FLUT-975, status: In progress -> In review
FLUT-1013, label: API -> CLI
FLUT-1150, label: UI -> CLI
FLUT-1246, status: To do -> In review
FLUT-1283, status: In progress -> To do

____

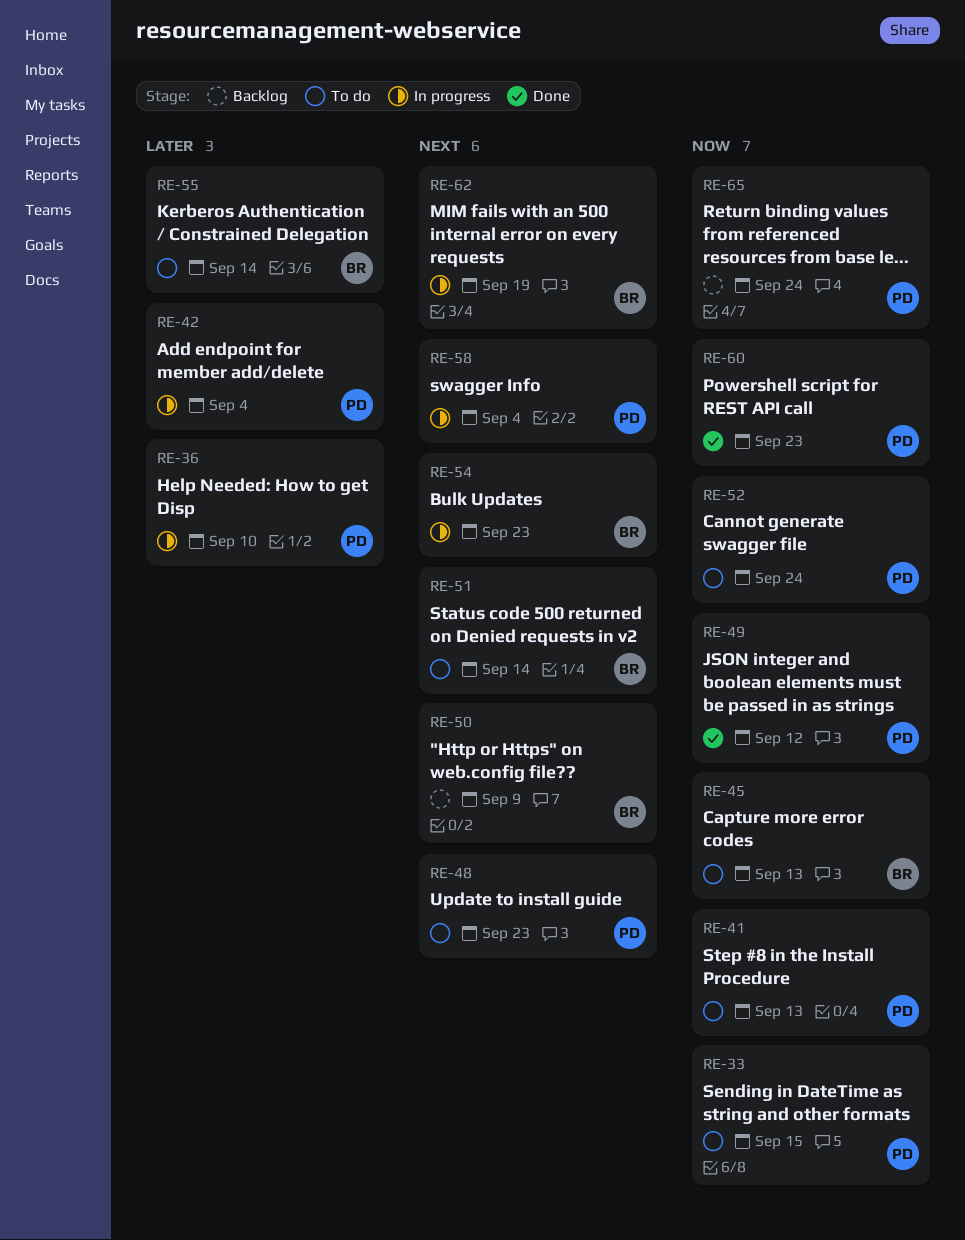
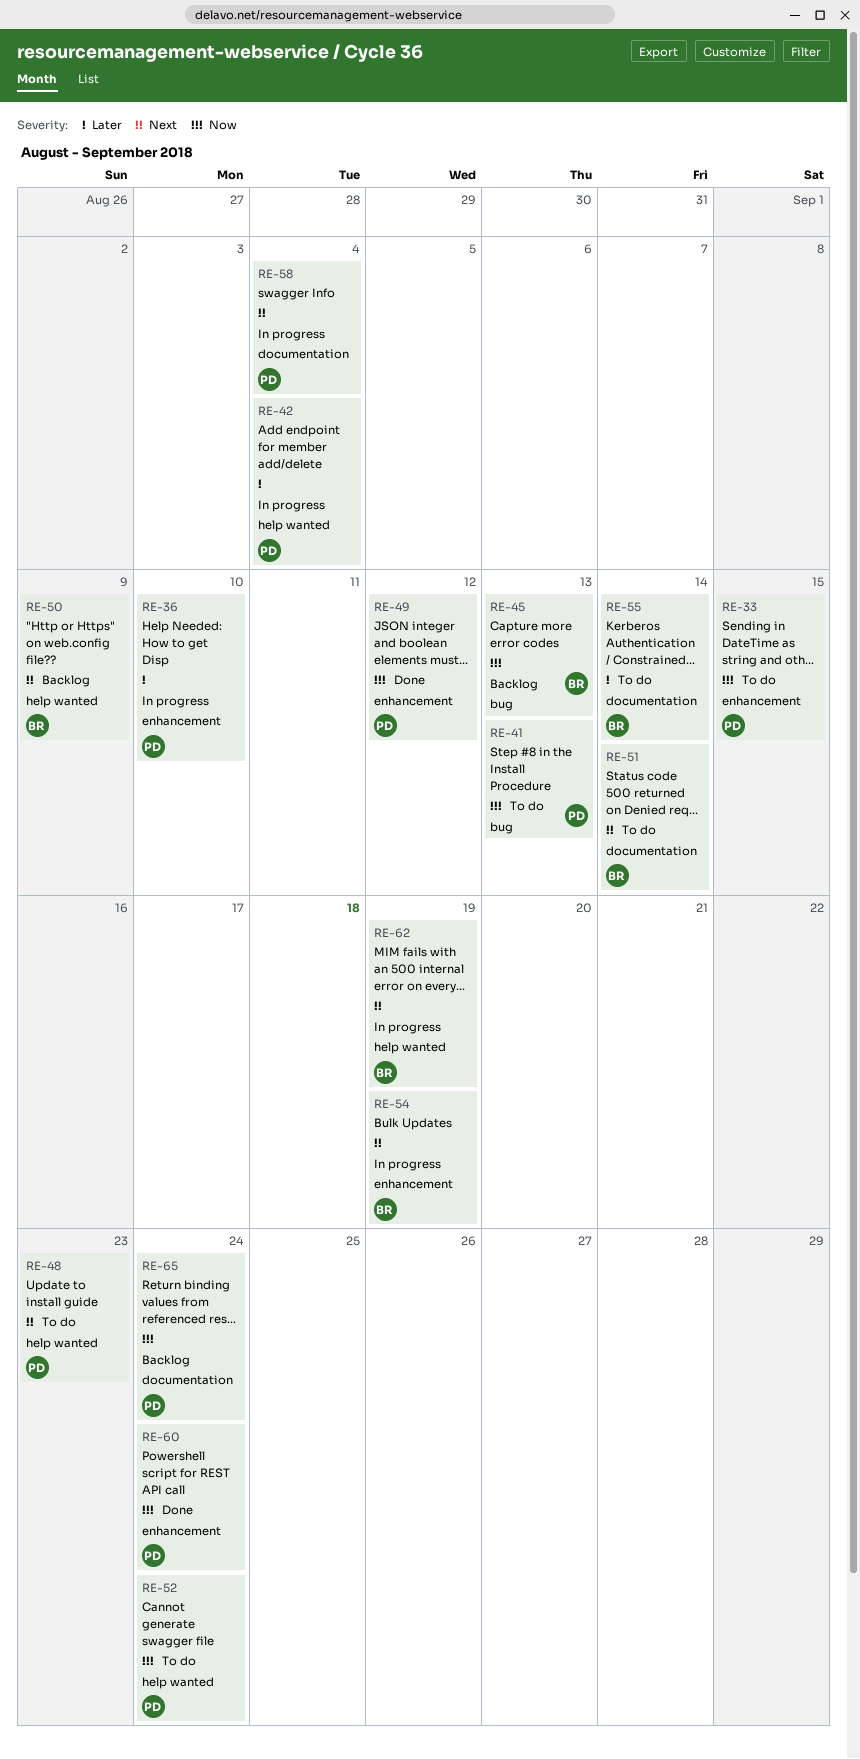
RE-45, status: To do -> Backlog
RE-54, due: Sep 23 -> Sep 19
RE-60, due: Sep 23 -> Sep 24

____

_WORK TASK_. In the data above, find the line that contains "FLUT-1013, label: API -> CLI" and the line that contains "FLUT-1283, status: In progress -> To do". Repeat exactly those lines and every line between them, and only those.

_RESPONSE TO THIS TASK_.
FLUT-1013, label: API -> CLI
FLUT-1150, label: UI -> CLI
FLUT-1246, status: To do -> In review
FLUT-1283, status: In progress -> To do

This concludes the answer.